Die skizzierte Gegenüberstellung büßte nach 1945 zunehmend an Plausibilität ein, als berufstätige Frauen in allen Bereichen der Gesellschaft tätig werden konnten, ohne dafür den Preis der Ehe- und Kinderlosigkeit zahlen zu müssen. Die Mutterhausdiakonie war durch diese Entwicklungen einem starken Zwang zur Modernisierung ausgesetzt. Tatsächlich kam es Ende der 1960er-, Anfang der 1970er-Jahre zu tief greifenden Reformen, die allerdings zu spät erfolgten, als dass sie die Erosion der Mutterhausdiakonie hätten aufhalten können.

ANNA BERLIT-SCHWIGON (Minden) setzte sich mit der „Studentenbewegung der 1960er-Jahre in Hannover“ auseinander. Ausgehend von der Notwendigkeit, die gesellschaftlichen Entwicklungen der späten 1960er-Jahre, gemeinhin zusammengefasst unter der Chiffre 1968, konkret vor Ort, also regionalhistorisch zu erforschen, schilderte Berlit-Schwigon die im Rahmen ihrer Magisterarbeit bearbeitete Studentenbewegung in Hannover. Hannover stellte, vor allem aufgrund der verstärkt ingenieurswissenschaftlichen Orientierung der Hochschule, im Vergleich zu den Epizentren der Revolte, Frankfurt am Main und West-Berlin, zunächst eher die politische Provinz dar. Ab Juni 1967, konkret nach dem Tod des gebürtigen Hannoveraners Benno Ohnesorg, wurden allerdings in der niedersächsischen Hauptstadt für die bundesweite Studentenbewegung typische sozialistische Gruppen (Sozialistischer Deutscher Studentenbund (SDS), Sozialdemokratischer Hochschulbund (SHB)) und der Club Voltaire aktiv, die in der Außerparlamentarischen Opposition (APO) und der Hochschulpolitik wesentliche Proteststrukturen wie sit-ins und Demonstrationen etablierten.

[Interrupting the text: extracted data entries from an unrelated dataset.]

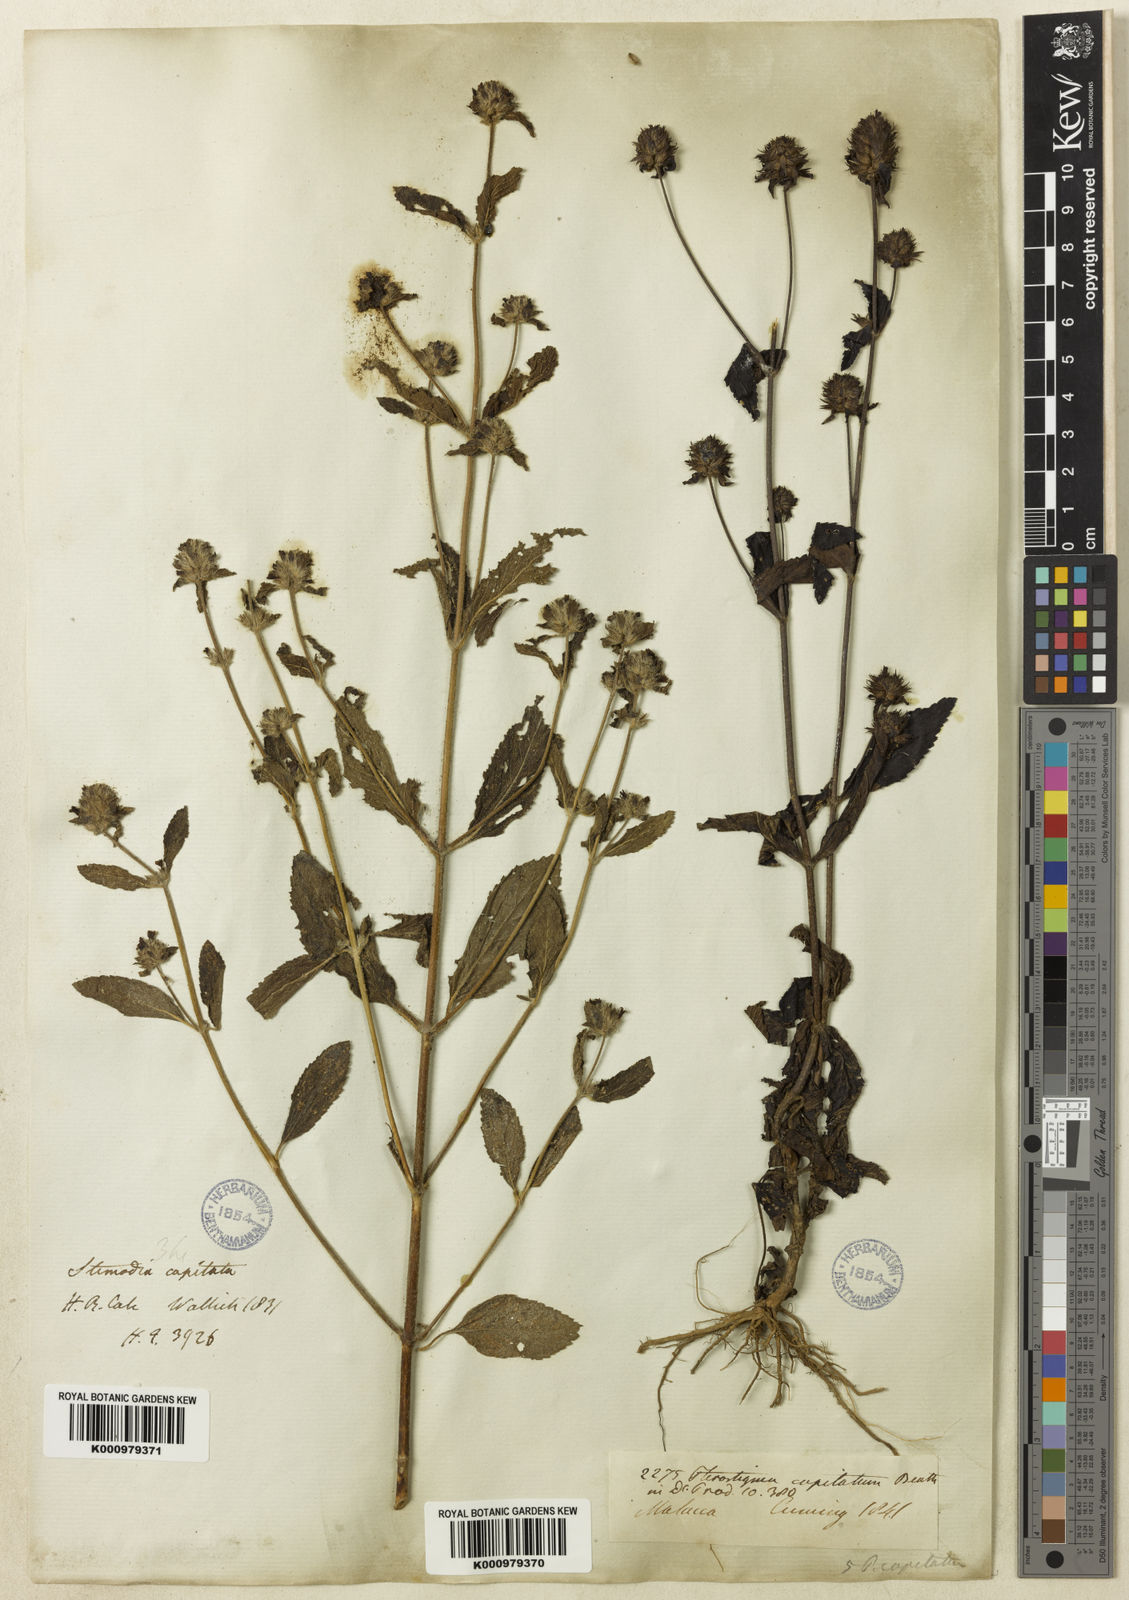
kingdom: Plantae
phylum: Tracheophyta
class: Magnoliopsida
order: Lamiales
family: Plantaginaceae
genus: Adenosma
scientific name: Adenosma indiana
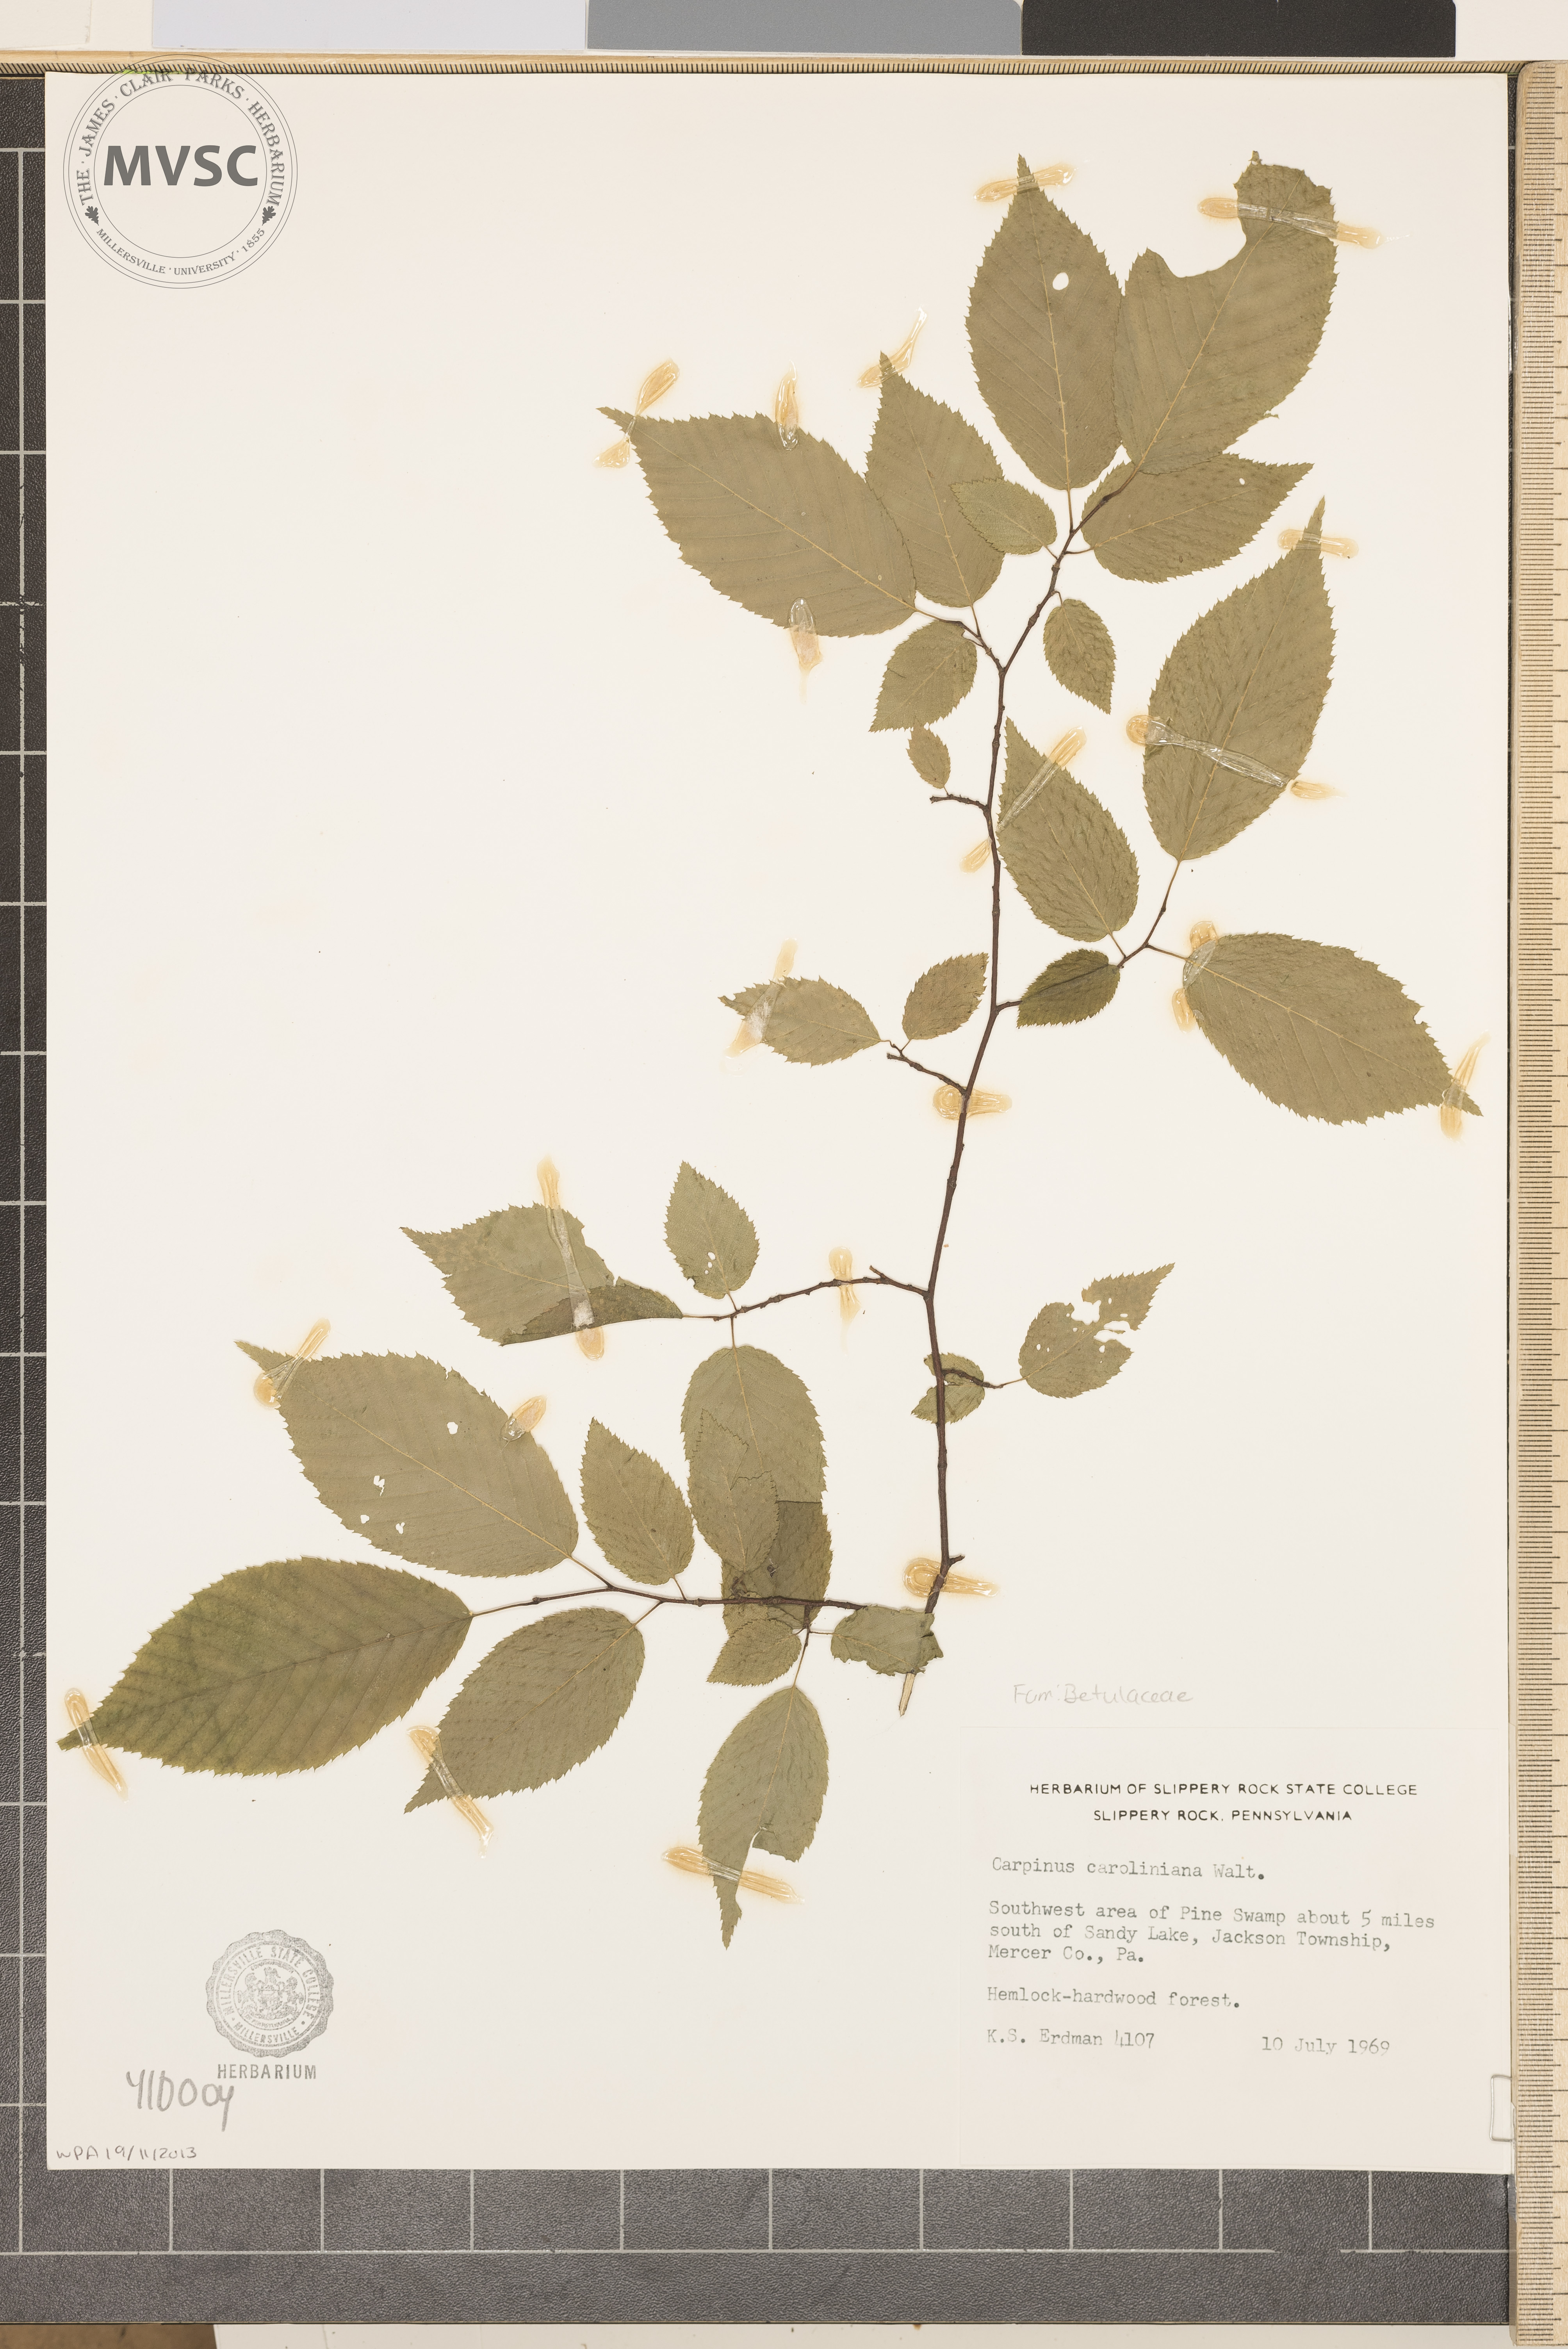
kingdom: Plantae
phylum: Tracheophyta
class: Magnoliopsida
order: Fagales
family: Betulaceae
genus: Carpinus
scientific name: Carpinus caroliniana
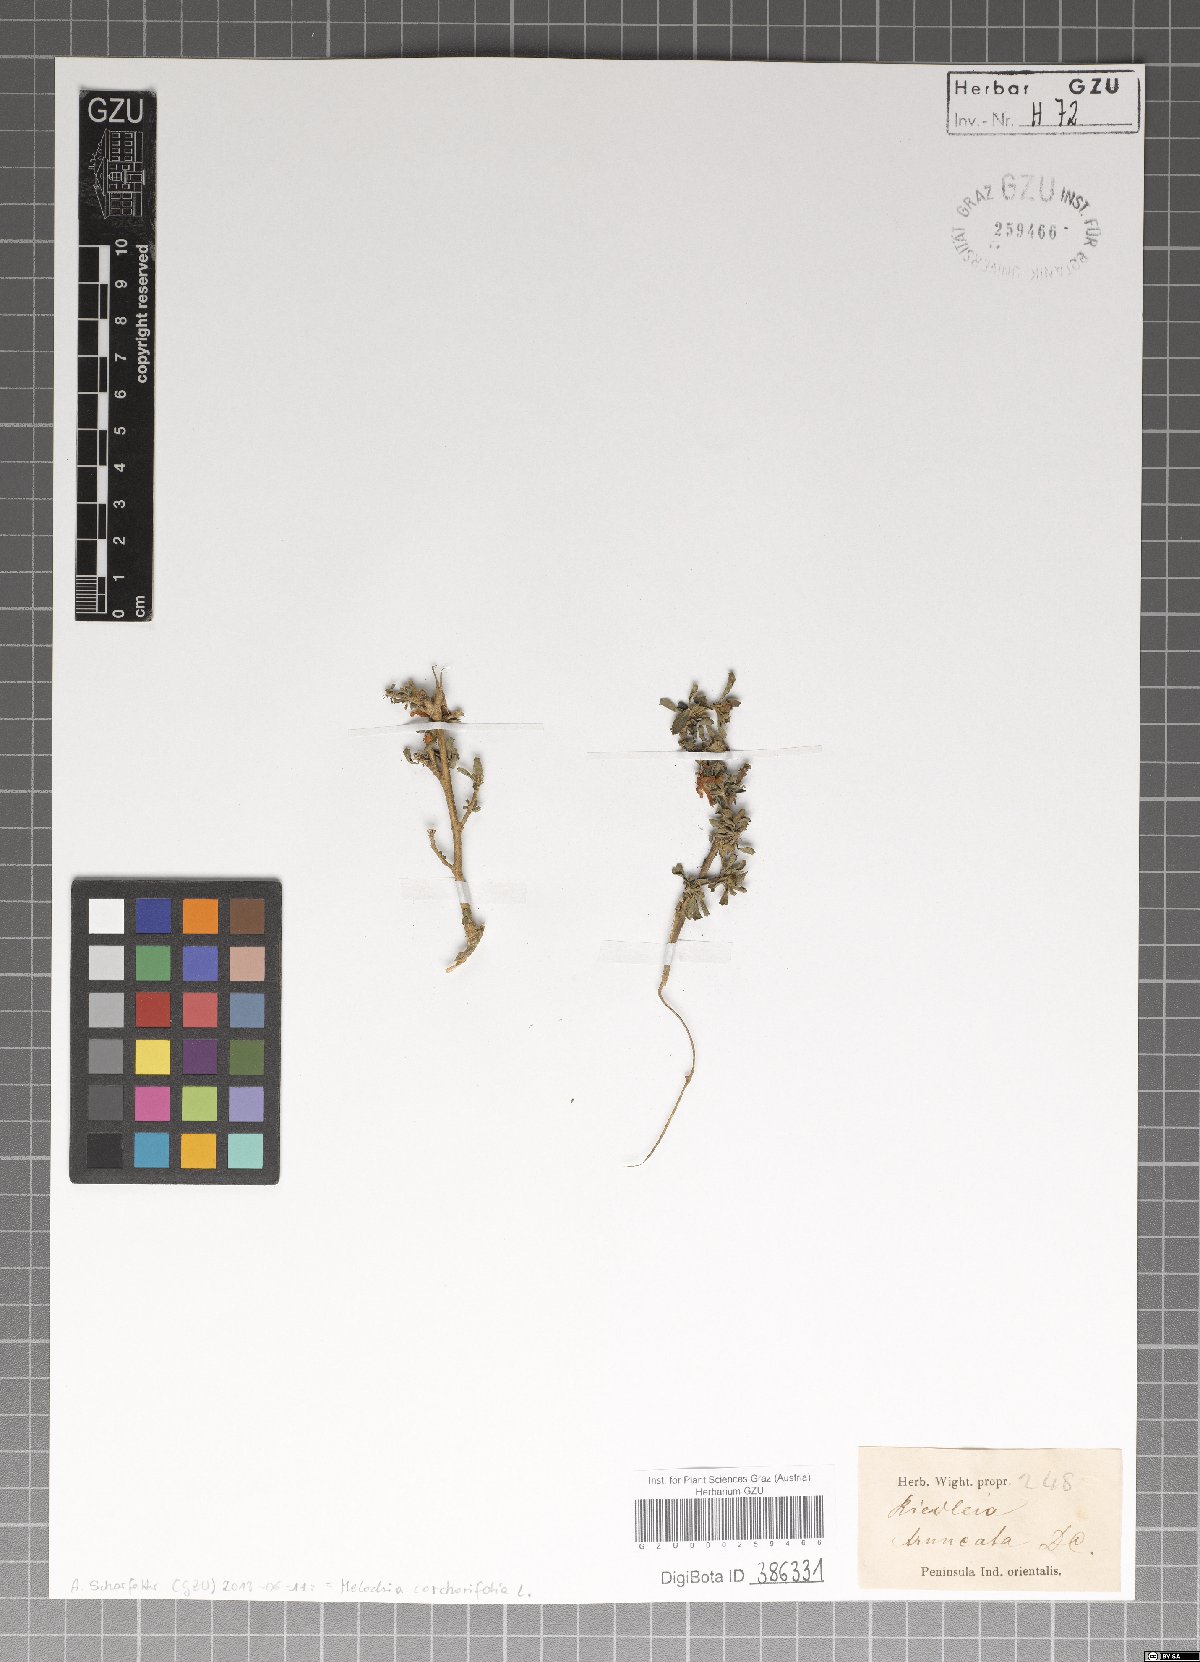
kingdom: Plantae
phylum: Tracheophyta
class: Magnoliopsida
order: Malvales
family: Malvaceae
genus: Melochia
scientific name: Melochia corchorifolia
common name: Chocolateweed
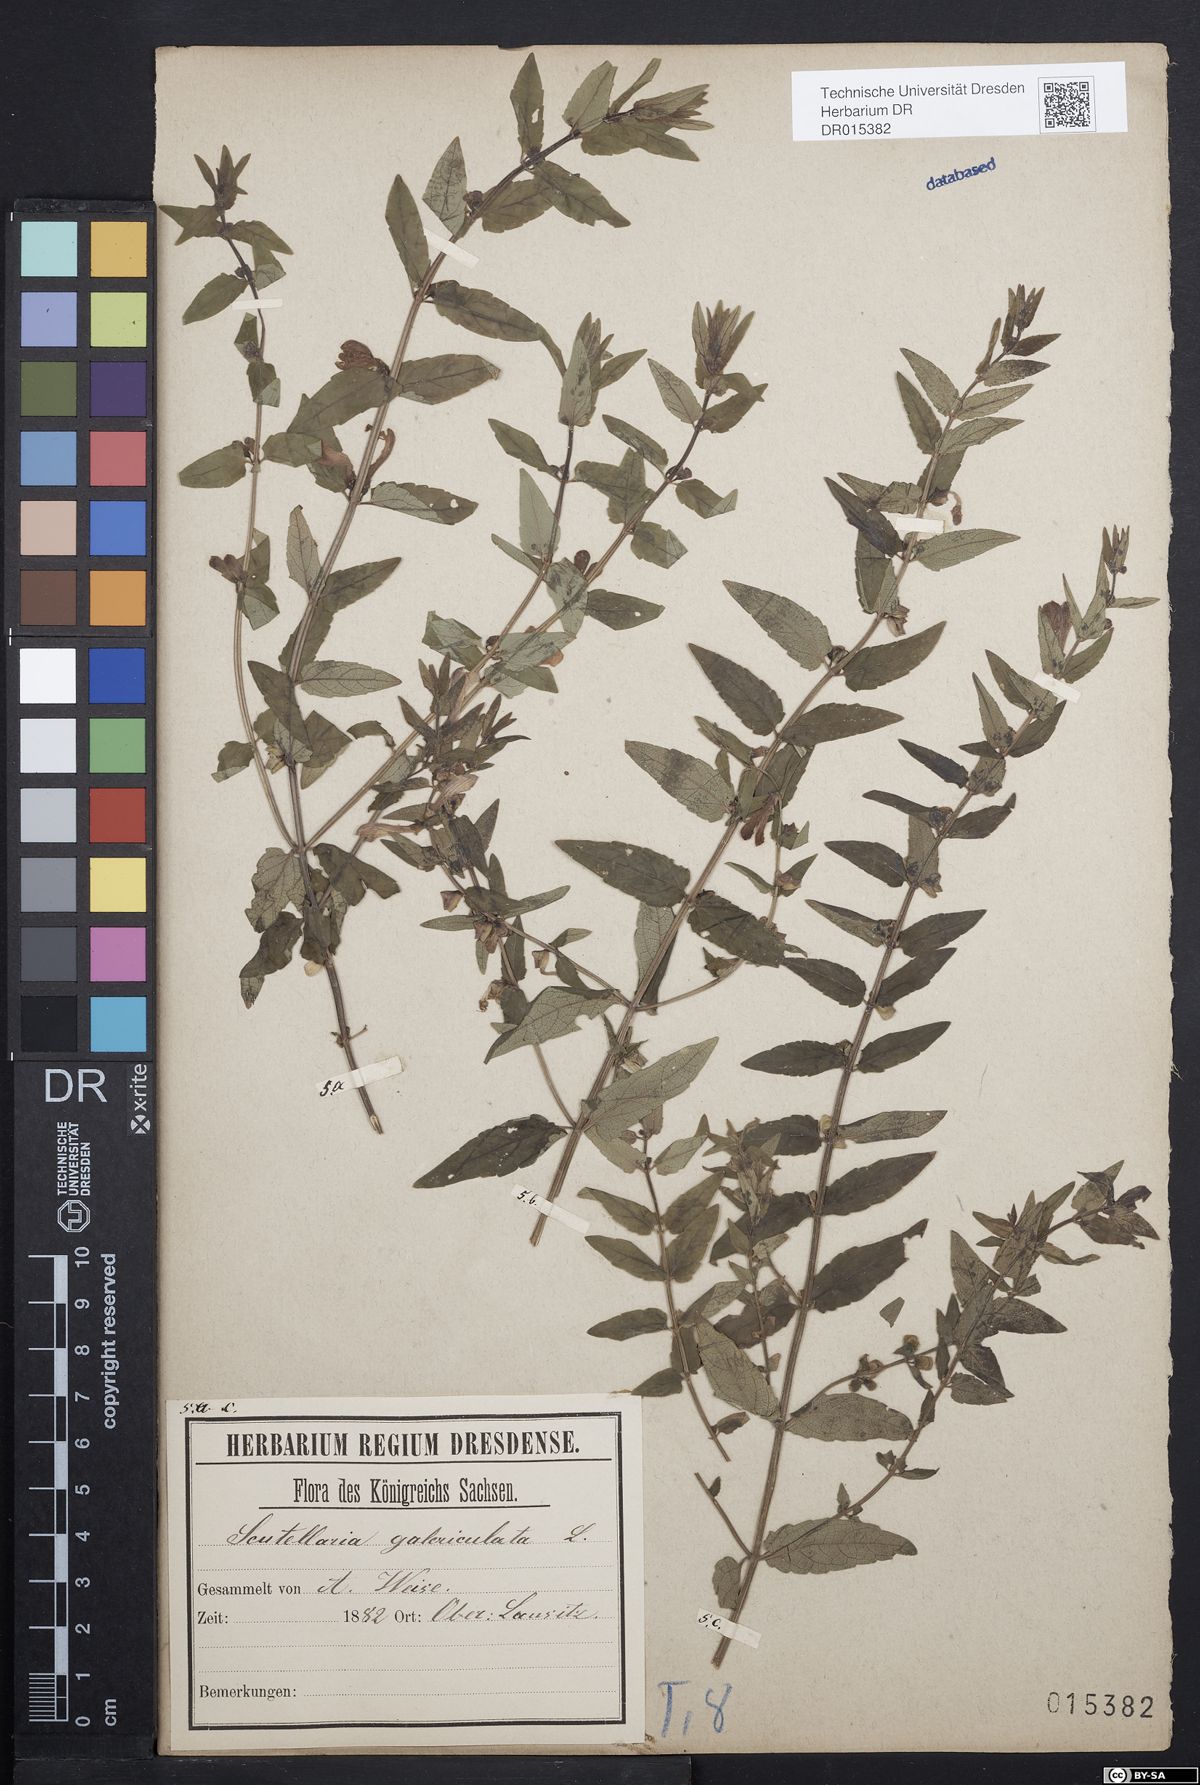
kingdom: Plantae
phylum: Tracheophyta
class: Magnoliopsida
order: Lamiales
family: Lamiaceae
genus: Scutellaria
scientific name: Scutellaria galericulata
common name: Skullcap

Inhaltlich setzten sich die Aktivisten mit den Notstandsgesetzen, dem Vietnamkrieg bzw. der Rolle weiterer Staaten der Peripherie und mit der Rolle tendenziöser Massenmedien in der Öffentlichkeit auseinander.
Der Höhepunkt der Aktionen vor Ort war ohne Zweifel die bundesweit bekannte Rote-Punkt-Aktion im Juni 1969, eine fantasievolle Kampagne der Studentenbewegung gegen eine Fahrpreiserhöhung im öffentlichen Nahverkehr, die durch die solidarische Organisation des Rote-Punkt-Verkehrs nahezu aller hannoverscher Bürger auch nach der Einstellung des Nahverkehrs das erwartete Chaos nicht ausbrechen ließ. Der Protest in Hannover war sicher weniger laut als in West-Berlin, aber genauso effektiv: die damaligen Veränderungen in Richtung Demokratisierung haben Hannover bis heute geprägt.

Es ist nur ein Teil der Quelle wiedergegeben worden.